Wir sind viele und wir haben viele Gründe, zu tun, was wir tun. Wir tun, was getan werden muss, weil wir Menschen sind und in einer menschlichen Gesellschaft leben wollen. Wir tun es, weil wir eine Festung Europa ablehnen, vor deren Mauern die Menschen ertrinken. Wir tun es, weil wir nicht in einem Land leben wollen, das Schutzsuchende aussperrt, abschreckt und möglichst schnell wieder loswerden will. Wir tun es, weil dieses Land Veränderung braucht und es gut ist, wenn die Dinge in Bewegung kommen. Wir tun es, weil Solidarität eine Beziehung zwischen Menschen ist, die sich bei aller Verschiedenheit als Gleiche begegnen: gleich an Würde und gleich an Rechten.
Oft stoßen wir in unserer Solidaritätsarbeit an Grenzen, Grenzen unserer Leistungsfähigkeit, aber auch äußere Grenzen: Hausordnungen, Verordnungen, Gesetze, Zäune.

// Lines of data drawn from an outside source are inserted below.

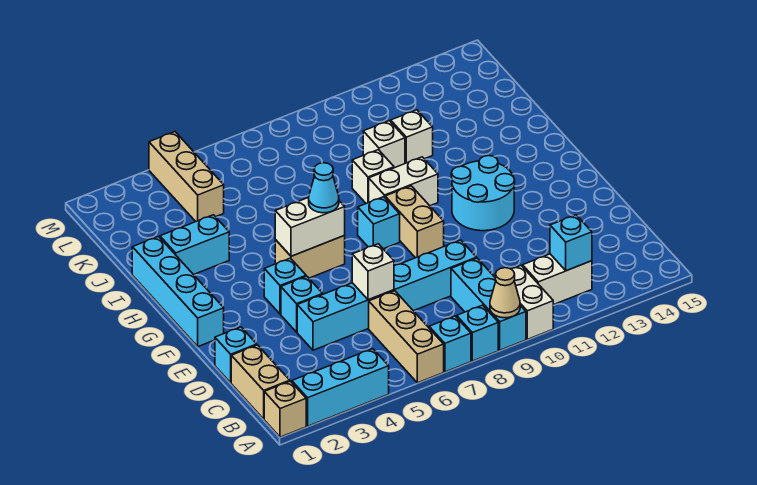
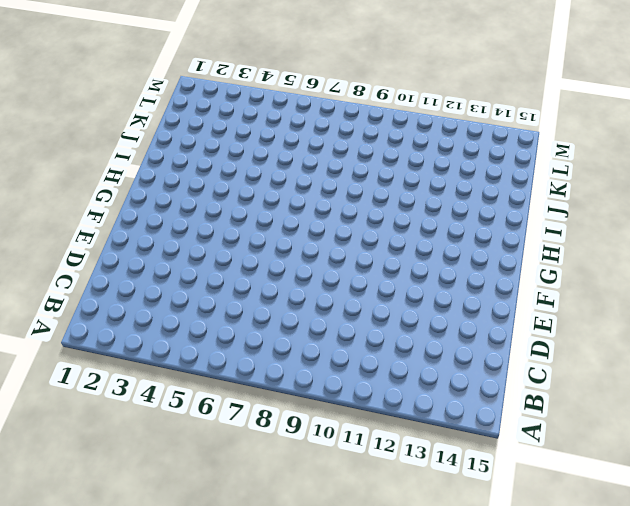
none -> tan brick A1 level 1
none -> cyan brick A2:A4 level 1
none -> tan brick A6:C6 level 1

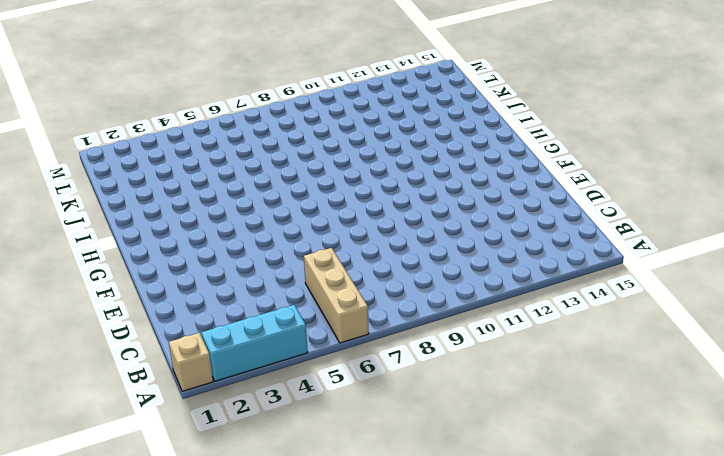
none -> cyan brick A7 level 1
none -> cyan brick A8 level 1
none -> cyan brick A9:C9 level 1

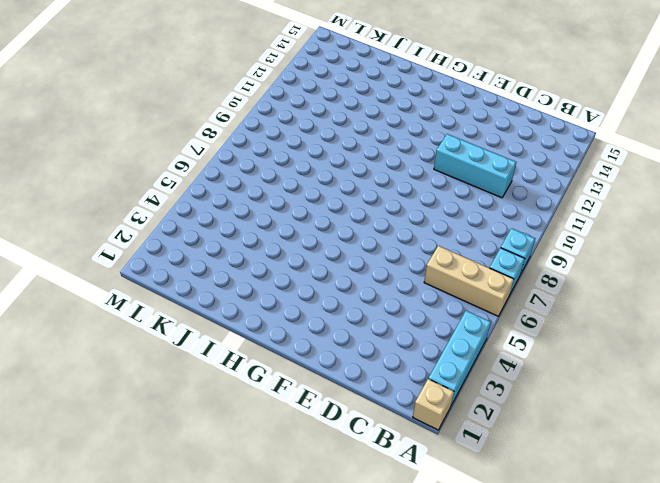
cyan brick C11:E11 level 1 -> cyan brick A9:C9 level 1
none -> white brick A10:B10 level 1
none -> tan brick B1:C1 level 1
none -> white brick B11:B12 level 1

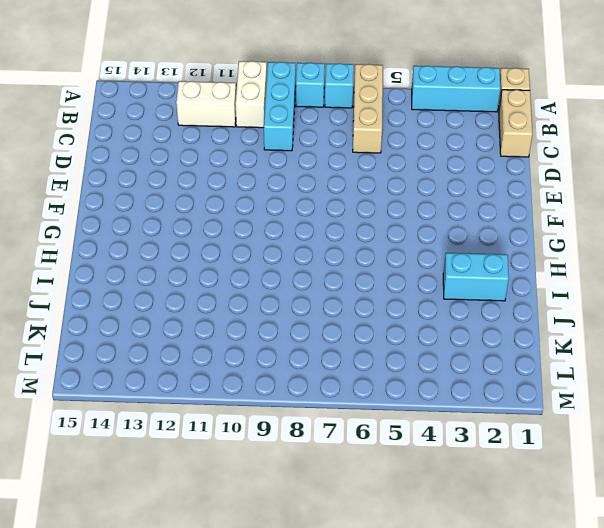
none -> cyan brick D1 level 1
none -> cyan brick D4:D9 level 1
none -> cyan brick E4 level 1

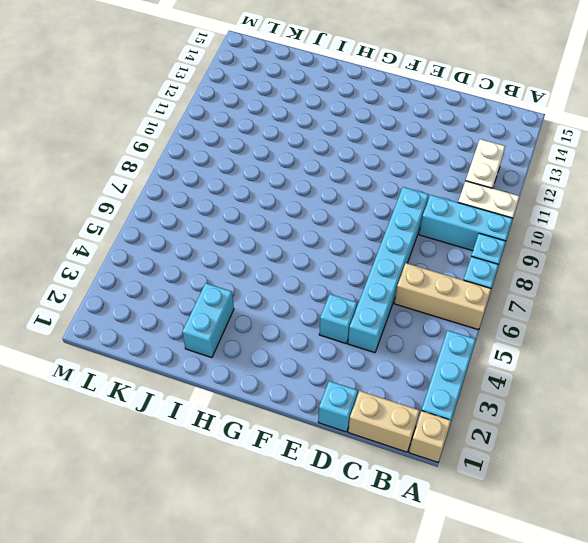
none -> cyan brick F1:I1 level 1
none -> cyan brick F4 level 1
none -> tan brick F9:G9 level 1

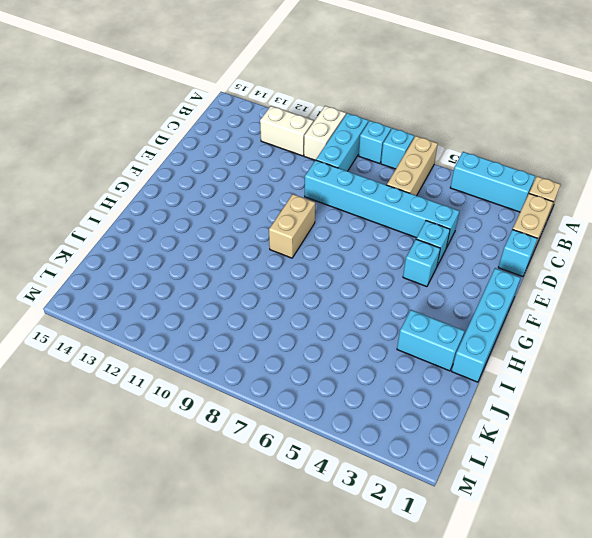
none -> cyan round brick F11:G12 level 1
none -> tan brick G5:G6 level 1
none -> cyan brick G8 level 1

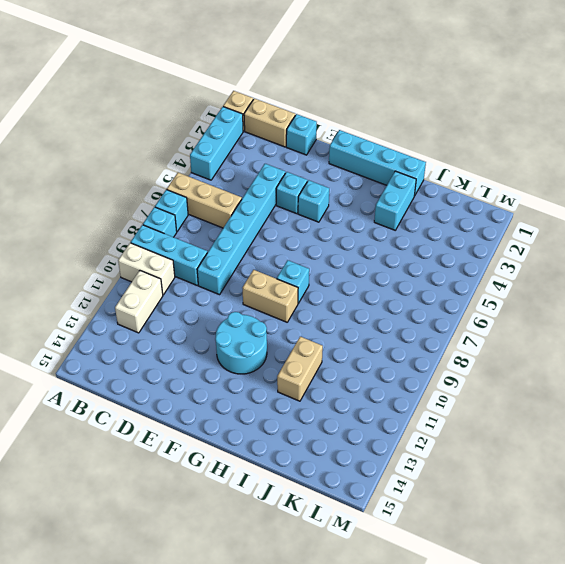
tan brick I11:I12 level 1 -> tan brick G5:G6 level 1
none -> white brick H9:H10 level 1
none -> white brick I9 level 1
none -> white brick J10 level 1

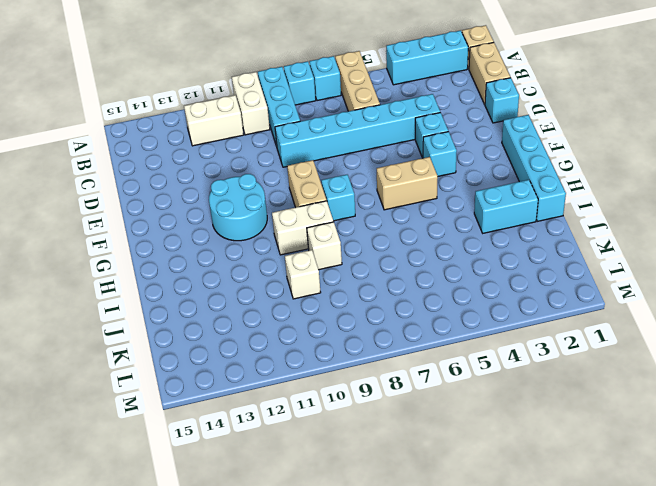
none -> white brick J11 level 1
none -> tan brick K4:M4 level 1
none -> tan cone A9 level 2

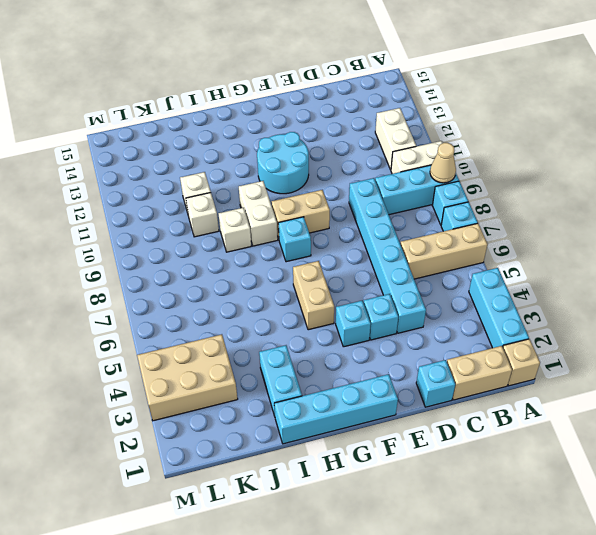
tan brick K3:M4 level 1 -> tan brick K4:M4 level 1
none -> cyan brick B12 level 2
none -> white brick D6 level 2
none -> white brick G5:G6 level 2

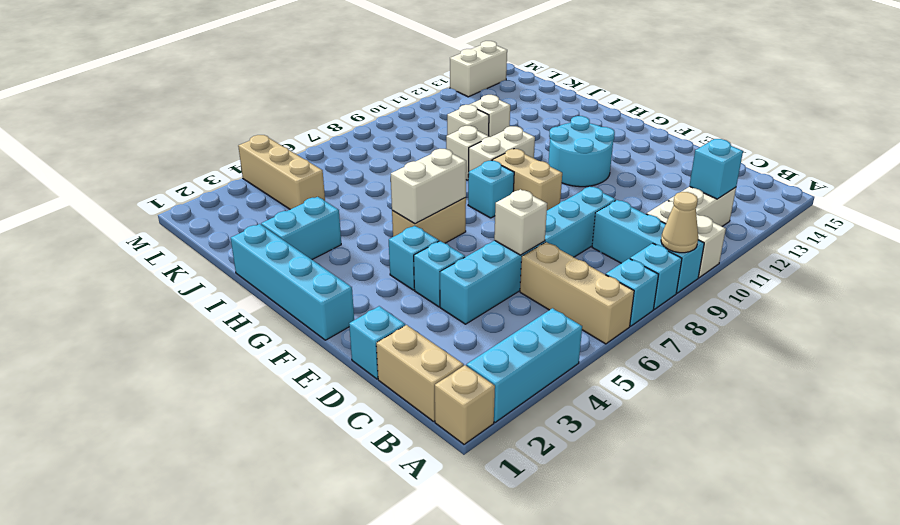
white brick M13:M14 level 1 -> none
none -> cyan cone G6 level 3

Fassungslos müssen wir mit ansehen, dass, während wir die praktische Solidarität organisieren, in Deutschland und in ganz Europa Asylgesetze verschärft werden und dass die Grenzen, die im September so wunderbar offen waren, schrittweise wieder geschlossen werden. Wir nehmen wahr, dass Angst, Abwehr und Stimmungsmache die Diskussion in Medien und Politik beherrschen. Es entsetzt uns, dass angeblich besorgte Bürger_innen gegen Unterkünfte in ihrer Nachbarschaft mobil machen und beinahe jeden Tag Häuser in Brand gesteckt werden, während Polizei und Justiz die Geflüchteten entweder nicht schützen können oder nicht schützen wollen.
Wir sind viele, Hunderttausende, vielleicht Millionen. Aber wir sind zu leise, zu sehr damit beschäftigt, das unmittelbar Notwendige zu tun. Warum sind wir kaum in der Lage, gemeinsam unsere Stimme zu erheben? Wir sind lokal oft gut vernetzt und organisiert, aber auf der bundesweiten Ebene fast unsichtbar. Das wollen und das müssen wir ändern.